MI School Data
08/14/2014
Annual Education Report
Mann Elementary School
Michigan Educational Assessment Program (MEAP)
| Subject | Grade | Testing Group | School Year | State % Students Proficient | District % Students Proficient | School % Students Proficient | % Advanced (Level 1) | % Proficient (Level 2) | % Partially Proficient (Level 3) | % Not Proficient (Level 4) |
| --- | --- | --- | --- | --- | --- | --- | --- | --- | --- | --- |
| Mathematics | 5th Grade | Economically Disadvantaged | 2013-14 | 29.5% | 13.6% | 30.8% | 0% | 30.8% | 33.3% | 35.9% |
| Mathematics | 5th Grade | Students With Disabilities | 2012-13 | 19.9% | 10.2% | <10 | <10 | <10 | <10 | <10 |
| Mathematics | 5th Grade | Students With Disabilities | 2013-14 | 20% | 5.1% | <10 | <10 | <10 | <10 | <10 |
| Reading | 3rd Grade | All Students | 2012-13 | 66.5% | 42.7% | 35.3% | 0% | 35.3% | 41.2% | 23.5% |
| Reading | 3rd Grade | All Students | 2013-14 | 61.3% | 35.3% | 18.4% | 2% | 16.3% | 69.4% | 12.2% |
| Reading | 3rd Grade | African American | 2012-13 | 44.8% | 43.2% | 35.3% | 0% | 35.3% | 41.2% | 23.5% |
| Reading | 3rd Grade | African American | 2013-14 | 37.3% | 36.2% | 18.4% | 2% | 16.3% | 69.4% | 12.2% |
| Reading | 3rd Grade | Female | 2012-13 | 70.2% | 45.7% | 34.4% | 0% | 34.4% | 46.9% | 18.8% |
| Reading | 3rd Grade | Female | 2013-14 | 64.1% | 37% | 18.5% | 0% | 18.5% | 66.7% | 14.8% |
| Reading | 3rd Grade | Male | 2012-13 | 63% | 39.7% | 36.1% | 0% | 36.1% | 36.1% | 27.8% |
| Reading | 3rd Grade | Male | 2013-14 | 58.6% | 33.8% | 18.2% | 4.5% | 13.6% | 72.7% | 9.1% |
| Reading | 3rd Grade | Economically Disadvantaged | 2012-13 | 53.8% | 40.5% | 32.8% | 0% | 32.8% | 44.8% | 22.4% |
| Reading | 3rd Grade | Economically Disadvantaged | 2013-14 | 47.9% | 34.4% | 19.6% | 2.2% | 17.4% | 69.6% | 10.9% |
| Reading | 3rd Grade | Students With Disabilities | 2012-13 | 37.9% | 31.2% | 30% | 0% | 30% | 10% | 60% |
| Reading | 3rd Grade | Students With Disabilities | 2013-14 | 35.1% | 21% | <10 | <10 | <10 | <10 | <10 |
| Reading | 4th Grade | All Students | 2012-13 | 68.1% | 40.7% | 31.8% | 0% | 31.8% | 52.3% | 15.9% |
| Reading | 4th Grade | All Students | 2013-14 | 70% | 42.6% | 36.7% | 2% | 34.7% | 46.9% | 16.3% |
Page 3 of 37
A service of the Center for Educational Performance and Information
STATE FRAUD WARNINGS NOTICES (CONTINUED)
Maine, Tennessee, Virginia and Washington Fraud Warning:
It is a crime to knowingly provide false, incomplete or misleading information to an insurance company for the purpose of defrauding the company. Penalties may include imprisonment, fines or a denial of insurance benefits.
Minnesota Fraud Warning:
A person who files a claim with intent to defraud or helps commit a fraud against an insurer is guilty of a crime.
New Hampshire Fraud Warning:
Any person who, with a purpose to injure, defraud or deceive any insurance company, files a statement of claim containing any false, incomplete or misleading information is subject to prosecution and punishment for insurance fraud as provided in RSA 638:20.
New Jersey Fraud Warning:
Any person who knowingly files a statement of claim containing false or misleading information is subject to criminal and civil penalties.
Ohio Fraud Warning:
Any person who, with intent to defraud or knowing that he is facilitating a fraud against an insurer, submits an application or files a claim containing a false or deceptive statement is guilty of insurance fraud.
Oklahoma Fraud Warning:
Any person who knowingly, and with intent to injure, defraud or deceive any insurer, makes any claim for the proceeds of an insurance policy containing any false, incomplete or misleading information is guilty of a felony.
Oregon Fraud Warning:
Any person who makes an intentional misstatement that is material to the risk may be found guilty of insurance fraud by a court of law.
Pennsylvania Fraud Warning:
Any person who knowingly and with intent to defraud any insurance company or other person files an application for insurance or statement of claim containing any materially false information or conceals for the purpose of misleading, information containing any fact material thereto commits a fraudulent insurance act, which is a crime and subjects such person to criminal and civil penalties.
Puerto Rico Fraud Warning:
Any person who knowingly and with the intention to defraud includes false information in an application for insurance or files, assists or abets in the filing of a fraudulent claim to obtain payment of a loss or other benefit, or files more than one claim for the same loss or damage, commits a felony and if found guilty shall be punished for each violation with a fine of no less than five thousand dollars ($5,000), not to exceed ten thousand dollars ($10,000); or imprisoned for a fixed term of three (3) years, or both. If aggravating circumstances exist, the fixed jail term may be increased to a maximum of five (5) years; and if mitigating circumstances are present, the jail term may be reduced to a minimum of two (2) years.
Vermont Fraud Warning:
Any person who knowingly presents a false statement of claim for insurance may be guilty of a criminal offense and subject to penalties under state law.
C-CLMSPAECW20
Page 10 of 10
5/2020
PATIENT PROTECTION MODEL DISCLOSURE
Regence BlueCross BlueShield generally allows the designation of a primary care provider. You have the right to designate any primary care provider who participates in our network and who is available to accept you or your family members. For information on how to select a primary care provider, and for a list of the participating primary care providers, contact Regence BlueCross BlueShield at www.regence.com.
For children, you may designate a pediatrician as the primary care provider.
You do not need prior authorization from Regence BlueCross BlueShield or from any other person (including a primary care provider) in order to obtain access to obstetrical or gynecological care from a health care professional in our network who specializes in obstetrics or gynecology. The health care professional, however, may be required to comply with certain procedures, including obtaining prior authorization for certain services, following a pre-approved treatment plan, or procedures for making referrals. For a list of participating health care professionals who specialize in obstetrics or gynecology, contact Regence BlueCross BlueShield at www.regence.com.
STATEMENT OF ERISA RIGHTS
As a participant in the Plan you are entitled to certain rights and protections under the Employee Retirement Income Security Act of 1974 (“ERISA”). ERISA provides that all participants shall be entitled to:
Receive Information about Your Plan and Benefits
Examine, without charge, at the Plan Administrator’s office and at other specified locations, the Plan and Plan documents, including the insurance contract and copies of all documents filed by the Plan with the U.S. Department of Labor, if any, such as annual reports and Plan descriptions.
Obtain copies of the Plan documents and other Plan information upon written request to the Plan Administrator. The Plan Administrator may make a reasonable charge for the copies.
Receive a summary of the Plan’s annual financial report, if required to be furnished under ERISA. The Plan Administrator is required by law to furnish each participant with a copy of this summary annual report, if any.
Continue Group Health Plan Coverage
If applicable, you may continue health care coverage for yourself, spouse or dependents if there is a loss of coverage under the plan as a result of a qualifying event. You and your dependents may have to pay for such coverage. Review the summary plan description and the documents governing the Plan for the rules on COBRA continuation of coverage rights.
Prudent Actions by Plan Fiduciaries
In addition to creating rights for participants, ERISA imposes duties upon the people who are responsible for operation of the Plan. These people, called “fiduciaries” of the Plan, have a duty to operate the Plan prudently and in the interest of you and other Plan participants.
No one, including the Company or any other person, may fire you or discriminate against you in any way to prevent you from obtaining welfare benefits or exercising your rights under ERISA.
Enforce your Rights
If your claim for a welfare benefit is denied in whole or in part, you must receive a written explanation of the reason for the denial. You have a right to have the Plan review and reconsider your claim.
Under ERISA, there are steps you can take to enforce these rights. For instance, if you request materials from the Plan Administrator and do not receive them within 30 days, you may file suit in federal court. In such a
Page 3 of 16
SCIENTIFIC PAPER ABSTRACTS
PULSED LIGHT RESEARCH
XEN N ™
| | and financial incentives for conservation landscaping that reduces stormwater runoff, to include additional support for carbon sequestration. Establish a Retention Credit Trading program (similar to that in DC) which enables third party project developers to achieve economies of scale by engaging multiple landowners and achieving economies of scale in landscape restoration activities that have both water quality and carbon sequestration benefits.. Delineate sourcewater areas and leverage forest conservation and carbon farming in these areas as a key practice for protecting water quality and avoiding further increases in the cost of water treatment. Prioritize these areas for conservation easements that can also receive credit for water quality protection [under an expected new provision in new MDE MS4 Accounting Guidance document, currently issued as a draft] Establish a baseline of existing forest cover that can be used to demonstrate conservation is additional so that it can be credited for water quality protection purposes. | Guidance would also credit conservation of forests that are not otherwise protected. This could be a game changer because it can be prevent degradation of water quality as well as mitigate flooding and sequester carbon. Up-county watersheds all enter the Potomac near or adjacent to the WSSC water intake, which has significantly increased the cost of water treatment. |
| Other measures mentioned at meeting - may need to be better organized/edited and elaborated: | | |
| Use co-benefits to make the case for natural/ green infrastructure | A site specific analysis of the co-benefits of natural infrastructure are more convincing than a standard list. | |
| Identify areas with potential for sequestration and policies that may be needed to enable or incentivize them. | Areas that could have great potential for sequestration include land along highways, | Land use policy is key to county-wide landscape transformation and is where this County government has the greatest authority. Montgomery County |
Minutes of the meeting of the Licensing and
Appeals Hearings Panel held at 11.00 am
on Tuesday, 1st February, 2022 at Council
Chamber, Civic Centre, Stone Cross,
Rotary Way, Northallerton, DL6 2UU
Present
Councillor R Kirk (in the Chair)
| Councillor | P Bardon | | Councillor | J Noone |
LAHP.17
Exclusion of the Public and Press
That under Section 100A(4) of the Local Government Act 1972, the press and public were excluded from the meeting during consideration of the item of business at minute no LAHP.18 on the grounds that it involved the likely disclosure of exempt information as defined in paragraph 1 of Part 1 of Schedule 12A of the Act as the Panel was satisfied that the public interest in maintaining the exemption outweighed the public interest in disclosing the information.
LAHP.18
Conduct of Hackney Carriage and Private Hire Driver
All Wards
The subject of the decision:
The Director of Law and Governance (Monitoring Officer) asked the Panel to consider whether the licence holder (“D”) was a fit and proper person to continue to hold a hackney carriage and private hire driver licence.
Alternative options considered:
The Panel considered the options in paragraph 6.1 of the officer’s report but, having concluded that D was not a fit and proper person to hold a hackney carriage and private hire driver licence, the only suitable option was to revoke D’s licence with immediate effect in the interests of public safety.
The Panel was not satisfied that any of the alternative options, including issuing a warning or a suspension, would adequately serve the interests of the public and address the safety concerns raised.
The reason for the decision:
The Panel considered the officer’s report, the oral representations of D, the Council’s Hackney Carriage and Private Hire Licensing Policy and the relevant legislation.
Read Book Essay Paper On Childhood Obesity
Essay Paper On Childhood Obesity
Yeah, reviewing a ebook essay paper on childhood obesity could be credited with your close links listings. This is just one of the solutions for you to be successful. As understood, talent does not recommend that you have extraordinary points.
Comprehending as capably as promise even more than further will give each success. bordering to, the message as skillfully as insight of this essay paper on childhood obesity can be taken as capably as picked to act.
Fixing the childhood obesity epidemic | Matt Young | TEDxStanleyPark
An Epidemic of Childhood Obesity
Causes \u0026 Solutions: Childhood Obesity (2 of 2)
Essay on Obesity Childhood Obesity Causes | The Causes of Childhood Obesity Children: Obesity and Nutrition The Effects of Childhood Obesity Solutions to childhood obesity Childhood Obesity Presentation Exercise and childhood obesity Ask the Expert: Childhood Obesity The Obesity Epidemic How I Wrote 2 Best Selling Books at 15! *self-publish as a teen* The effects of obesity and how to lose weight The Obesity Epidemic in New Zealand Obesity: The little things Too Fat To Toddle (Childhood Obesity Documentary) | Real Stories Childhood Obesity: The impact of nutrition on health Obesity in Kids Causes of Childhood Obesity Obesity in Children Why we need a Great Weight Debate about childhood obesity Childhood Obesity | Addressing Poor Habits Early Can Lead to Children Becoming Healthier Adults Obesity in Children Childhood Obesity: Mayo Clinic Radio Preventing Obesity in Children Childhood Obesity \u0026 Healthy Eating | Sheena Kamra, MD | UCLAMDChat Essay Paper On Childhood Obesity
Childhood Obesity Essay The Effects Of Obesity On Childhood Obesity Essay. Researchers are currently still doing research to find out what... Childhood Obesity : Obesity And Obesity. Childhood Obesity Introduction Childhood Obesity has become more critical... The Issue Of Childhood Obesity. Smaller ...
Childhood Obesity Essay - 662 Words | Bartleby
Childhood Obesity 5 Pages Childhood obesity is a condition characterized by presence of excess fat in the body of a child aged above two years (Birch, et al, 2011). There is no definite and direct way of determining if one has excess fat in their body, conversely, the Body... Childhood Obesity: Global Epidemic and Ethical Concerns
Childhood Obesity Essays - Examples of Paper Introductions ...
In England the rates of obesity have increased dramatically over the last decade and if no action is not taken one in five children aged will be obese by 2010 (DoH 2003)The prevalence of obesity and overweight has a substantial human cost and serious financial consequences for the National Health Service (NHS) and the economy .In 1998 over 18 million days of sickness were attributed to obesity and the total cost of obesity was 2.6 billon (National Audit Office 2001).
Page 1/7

***

## Your instructions
Identify the lines in the entries above that contain "Educational", then copy them out.

## Exercise answer
Michigan Educational Assessment Program (MEAP)
A service of the Center for Educational Performance and Information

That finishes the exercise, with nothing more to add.